# The advantage of pre-flight checks



## I'm With Stupid (19 Jan 2012)

Okay, so today was one of the hardest rides of my life. It was really hot, even compared to what I'm used to, and I was seemingly unable to keep up with anyone and was comfortably at the back of the pack. Had 3 weeks without riding (except on Tuesday) really lost me that much fitness? I thought the first day back was supposed to be the killer, but this was ten times worse.
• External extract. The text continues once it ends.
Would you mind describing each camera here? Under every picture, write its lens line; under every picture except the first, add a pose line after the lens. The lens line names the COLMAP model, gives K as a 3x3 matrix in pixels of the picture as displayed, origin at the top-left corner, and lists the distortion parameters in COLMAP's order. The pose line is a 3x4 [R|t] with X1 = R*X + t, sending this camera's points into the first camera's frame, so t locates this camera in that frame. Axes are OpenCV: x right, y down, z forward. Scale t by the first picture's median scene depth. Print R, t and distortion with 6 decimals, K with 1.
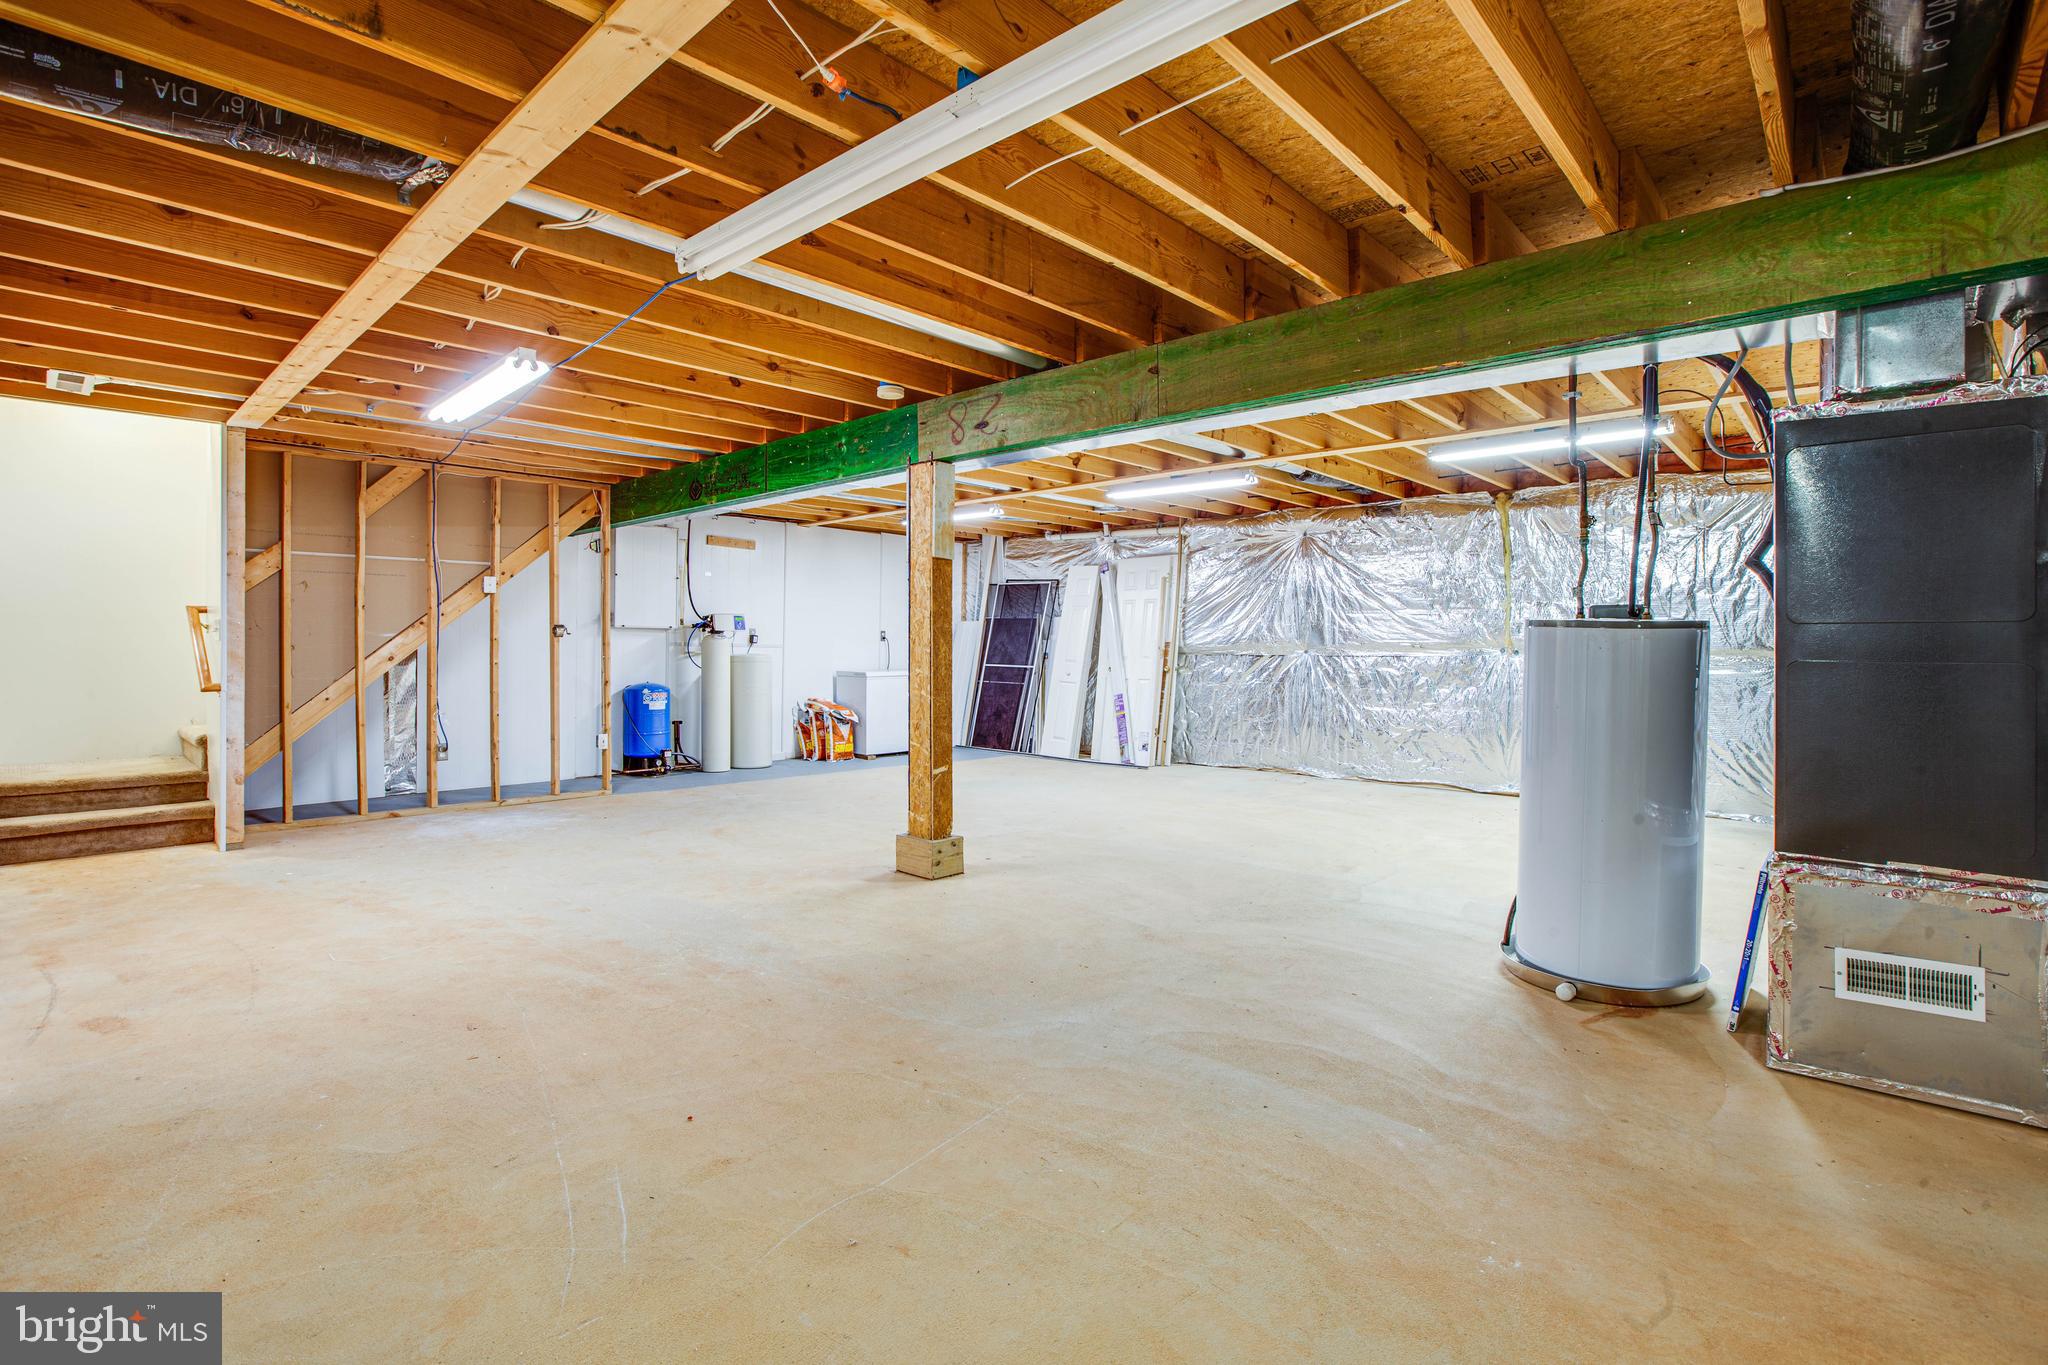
lens RADIAL K [[957.5, 0, 1035.7], [0, 957.5, 665.6], [0, 0, 1]] dist [-0.014746, 0.000168]
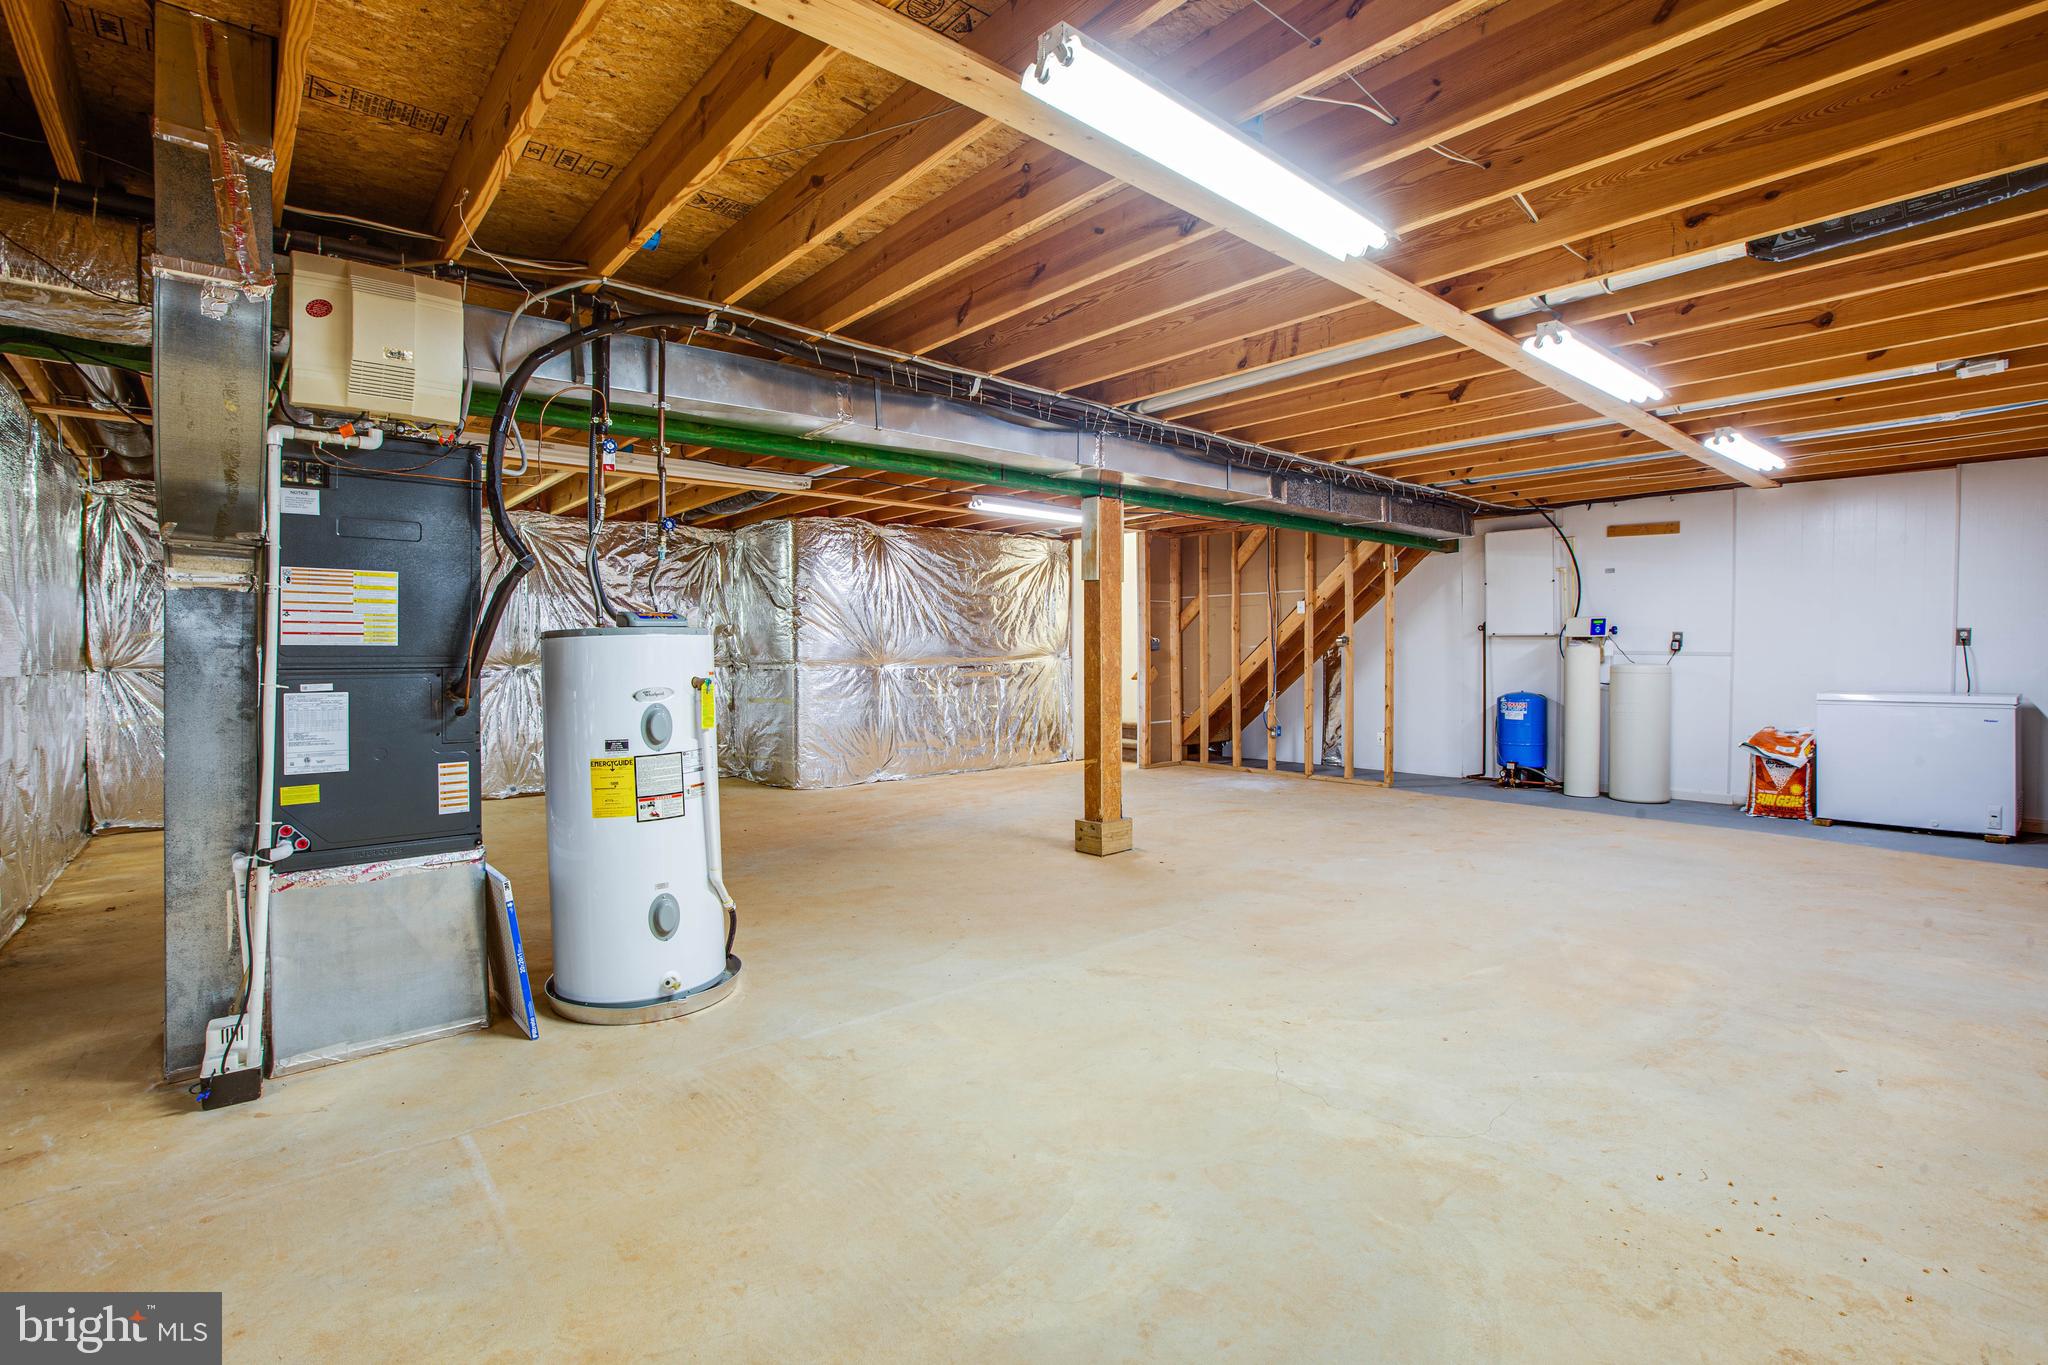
lens RADIAL K [[933.7, 0, 1023.5], [0, 933.7, 676.6], [0, 0, 1]] dist [-0.017538, 0.000642]
pose [[-0.124724, 0.017150, -0.992043, 0.593803], [-0.017844, 0.999650, 0.019525, -0.007469], [0.992031, 0.020138, -0.124375, 0.611656]]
So I was coming up to km number 49, at the last traffic lights before my house, when I started to rock my bike back and forth impatiently, as you do. It didn't seem to be quite as free-moving as normal. I lifted the back wheel up and gave the pedals a quick whirl, only to see the wheel stop much quicker than usual. I took a quick look at the brakes, only to find that they were out of line, and one of the brake pads had been rubbing against the wheel rim, presumably for the entire ride. I must've knocked them during the thorough cleaning job I did last night. I don't recommend it.


----------



## ColinJ (19 Jan 2012)

I'm With Stupid said:


> I lifted the back wheel up and gave the pedals a quick whirl, only to see the wheel stop much quicker than usual. I took a quick look at the brakes, only to find that they were out of line, and one of the brake pads had been rubbing against the wheel rim, presumably for the entire ride. I must've knocked them during the thorough cleaning job I did last night. I don't recommend it.


Not good, is it! 

I did the entire 203 km of the Red Rose Ride like that in 2009!


----------



## Moss (22 Jan 2012)

It's a Bug-ger when that happens! Or sometimes you've not put your wheel back in correctly and puts the brake action out of line?
Tough going either way.


----------